(Beginning of SUPPLIED MATERIAL)

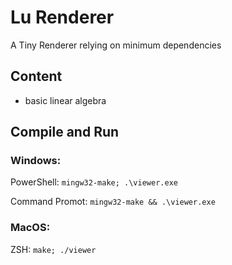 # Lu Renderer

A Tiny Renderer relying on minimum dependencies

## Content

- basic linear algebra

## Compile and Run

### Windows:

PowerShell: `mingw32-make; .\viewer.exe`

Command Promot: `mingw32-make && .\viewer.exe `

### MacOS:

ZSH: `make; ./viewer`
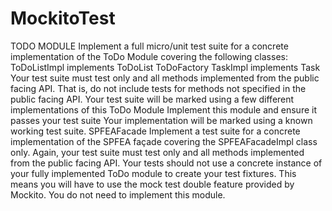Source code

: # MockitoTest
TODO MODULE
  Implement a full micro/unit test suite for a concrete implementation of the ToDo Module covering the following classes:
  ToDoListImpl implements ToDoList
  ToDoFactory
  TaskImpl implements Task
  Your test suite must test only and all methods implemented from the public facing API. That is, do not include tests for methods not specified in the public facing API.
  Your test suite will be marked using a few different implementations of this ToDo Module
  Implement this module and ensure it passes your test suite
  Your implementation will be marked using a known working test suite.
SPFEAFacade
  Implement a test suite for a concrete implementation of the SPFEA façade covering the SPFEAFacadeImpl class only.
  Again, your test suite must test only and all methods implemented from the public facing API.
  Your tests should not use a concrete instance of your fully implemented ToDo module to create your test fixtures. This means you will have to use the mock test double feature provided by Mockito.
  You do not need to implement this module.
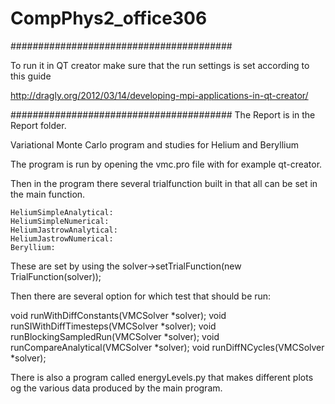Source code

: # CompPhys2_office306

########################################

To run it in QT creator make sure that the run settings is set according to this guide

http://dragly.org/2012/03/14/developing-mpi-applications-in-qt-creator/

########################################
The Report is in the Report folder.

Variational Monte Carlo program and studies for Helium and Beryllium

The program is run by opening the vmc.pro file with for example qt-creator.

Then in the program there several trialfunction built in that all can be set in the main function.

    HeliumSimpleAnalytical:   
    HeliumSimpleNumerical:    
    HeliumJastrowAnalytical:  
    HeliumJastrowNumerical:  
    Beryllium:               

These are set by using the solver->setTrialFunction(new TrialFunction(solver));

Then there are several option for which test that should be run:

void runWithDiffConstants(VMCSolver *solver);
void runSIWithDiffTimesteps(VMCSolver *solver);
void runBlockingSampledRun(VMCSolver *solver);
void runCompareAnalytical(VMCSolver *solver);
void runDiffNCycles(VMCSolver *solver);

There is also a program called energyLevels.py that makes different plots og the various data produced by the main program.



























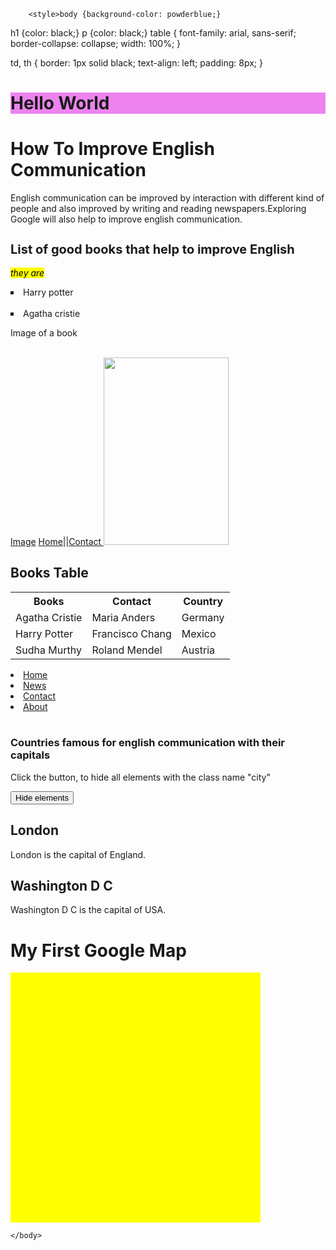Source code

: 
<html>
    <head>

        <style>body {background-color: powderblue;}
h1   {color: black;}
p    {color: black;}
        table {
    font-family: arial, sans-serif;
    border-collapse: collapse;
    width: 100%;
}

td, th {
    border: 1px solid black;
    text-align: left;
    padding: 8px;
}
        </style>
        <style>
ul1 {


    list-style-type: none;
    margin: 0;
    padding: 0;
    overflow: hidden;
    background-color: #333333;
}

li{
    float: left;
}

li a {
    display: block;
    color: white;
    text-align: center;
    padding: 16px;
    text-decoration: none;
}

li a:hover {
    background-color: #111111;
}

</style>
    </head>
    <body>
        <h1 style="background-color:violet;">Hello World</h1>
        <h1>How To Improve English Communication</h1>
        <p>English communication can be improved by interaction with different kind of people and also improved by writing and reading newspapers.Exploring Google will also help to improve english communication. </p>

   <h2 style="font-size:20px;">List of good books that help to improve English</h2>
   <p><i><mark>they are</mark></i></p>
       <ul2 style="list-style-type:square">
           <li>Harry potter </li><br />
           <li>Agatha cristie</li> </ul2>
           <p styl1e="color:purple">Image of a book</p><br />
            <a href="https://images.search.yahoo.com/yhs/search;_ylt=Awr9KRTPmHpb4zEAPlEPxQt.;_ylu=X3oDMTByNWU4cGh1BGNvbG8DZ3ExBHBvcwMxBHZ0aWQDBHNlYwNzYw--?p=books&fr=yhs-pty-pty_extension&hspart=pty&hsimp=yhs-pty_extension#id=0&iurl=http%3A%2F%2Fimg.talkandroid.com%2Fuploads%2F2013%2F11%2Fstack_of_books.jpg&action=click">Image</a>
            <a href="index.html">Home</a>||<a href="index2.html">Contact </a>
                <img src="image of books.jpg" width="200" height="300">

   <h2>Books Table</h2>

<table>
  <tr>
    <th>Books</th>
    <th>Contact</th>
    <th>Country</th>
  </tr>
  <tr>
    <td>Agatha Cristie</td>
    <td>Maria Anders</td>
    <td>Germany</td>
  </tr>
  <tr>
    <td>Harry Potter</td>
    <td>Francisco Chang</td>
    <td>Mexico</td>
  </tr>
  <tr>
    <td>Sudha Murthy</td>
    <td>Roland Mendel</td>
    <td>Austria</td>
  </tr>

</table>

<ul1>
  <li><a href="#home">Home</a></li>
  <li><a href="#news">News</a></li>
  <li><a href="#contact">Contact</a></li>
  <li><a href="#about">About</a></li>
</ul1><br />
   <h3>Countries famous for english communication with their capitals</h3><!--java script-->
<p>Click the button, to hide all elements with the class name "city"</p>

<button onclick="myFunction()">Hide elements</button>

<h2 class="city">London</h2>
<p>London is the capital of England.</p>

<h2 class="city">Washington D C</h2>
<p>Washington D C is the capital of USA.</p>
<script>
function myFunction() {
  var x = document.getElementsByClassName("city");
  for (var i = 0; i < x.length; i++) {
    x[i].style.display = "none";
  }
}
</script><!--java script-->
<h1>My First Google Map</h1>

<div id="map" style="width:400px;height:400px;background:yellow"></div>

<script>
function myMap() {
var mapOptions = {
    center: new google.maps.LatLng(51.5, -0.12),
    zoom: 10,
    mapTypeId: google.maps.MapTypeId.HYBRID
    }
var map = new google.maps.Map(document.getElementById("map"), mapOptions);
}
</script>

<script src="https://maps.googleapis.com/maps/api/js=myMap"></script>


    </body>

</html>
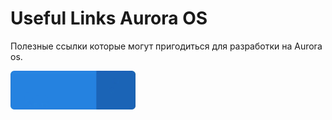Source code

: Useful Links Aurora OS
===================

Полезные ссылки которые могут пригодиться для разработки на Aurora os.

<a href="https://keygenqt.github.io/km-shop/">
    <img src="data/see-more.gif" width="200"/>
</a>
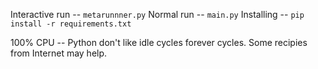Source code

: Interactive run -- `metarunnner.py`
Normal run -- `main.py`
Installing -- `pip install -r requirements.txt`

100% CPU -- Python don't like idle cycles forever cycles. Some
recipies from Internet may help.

(End of SUPPLIED MATERIAL)

EXERCISE OBJECTIVE —
Pull out each line in the records above that contains the word "should", and copy those lines unchanged.

OUTPUT FOR THIS EXERCISE —
  Your tests should not use a concrete instance of your fully implemented ToDo module to create your test fixtures. This means you will have to use the mock test double feature provided by Mockito.
Then there are several option for which test that should be run:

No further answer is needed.